The best outcomes in a shop often emerge from unplanned sequences: trying one thing, which leads to trying another, which reveals something that points somewhere new entirely. None of it could have been planned. All of it required following rather than directing — remaining genuinely open to what the process suggested next.
Some of the work is genuinely tedious. This is true of any craft, and the bike shop is no exception. The inventory reconciliation, the vendor call that runs twice as long as it needed to, the same question asked by the twentieth customer of the day with the same patience it deserved from the first. When the work turns tedious, the question worth asking is whether the tedium is in the work itself or in the relationship to it. The task that is grinding when it is approached as an obligation may be different when it is approached as something to be curious about — when the inventory reconciliation becomes a chance to notice patterns, when the vendor call becomes a chance to learn something about how the other side of the business works, when the repeated question becomes a chance to refine the answer until it's genuinely good.
This is not a recommendation to pretend that tedious things are interesting. Some things are tedious and stay tedious regardless of posture. The recommendation is narrower: before concluding that the work has lost its interest, try approaching one specific part of it differently — with the curiosity of someone who hasn't done it before, with the permission to make a small experiment, with the willingness to be surprised by what a familiar thing might still have to show you. The fascination of learning doesn't require that everything be new. It requires that you stay in genuine contact with the work rather than moving through it on autopilot.
The shops that stay genuinely alive across decades — that keep developing, keep surprising their owners, keep attracting people who feel something real when they walk in — are almost always run by people who have found ways to keep falling in love with the work. Not by keeping it the same, not by protecting the version of the shop that first excited them, but by continuing to find things in the current shop worth being genuinely curious about. The owner who is still asking questions — real questions, not rhetorical ones — is still in the early stage of something, even if the shop has been open for twenty years. That beginner's orientation, that willingness to not already know, is what keeps the work from becoming a performance of work.

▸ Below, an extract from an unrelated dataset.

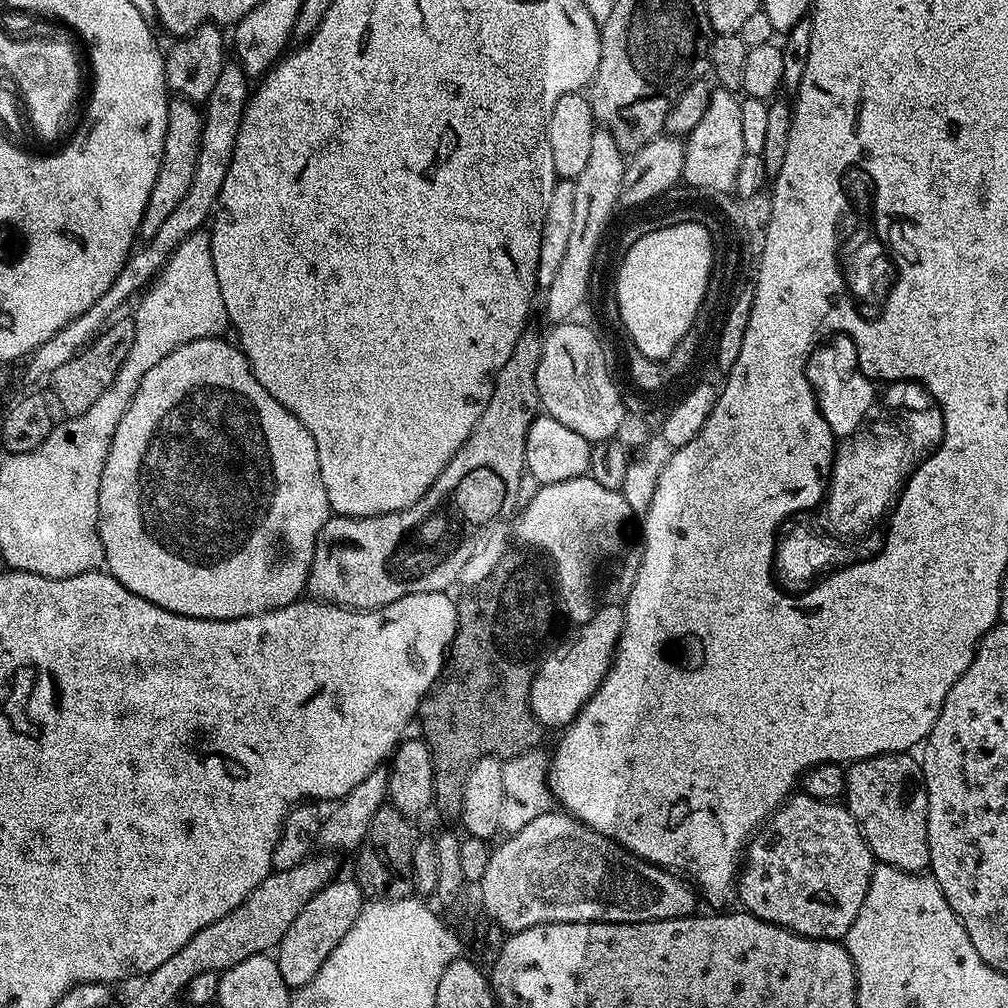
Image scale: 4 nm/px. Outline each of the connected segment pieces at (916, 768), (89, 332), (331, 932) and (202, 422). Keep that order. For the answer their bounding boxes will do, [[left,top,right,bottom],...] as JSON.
[[843,752,930,873],[24,63,250,380],[274,878,364,990],[98,336,330,620]]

Think back to when the tools were new and strange and interesting. When a repair you'd never attempted before was a small adventure. When a customer asking a question you didn't know how to answer was an invitation to find out rather than an exposure of inadequacy. The fascination was real then. It is still available. It requires only that you bring the same openness to the current version of the work that you brought to the first one — the permission to not have it all figured out, the curiosity about what might happen if you tried something differently, the willingness to follow a clue without knowing where it leads.
"Remember the fascination of learning. The joys of your first steps forward. This is the best way to retain the energy that drives the work — and to fall in love with the practice again and again."
Whether the work comes easily through play
or with difficulty through struggle,
the quality of what you build is unaffected.
Only the experience of building it changes.
Choose the one that keeps you coming back.
The shop is a serious matter. It is also pure play. Hold both. Let the seriousness give the work its weight and the playfulness give it its life — and don't sacrifice either one to achieve the other.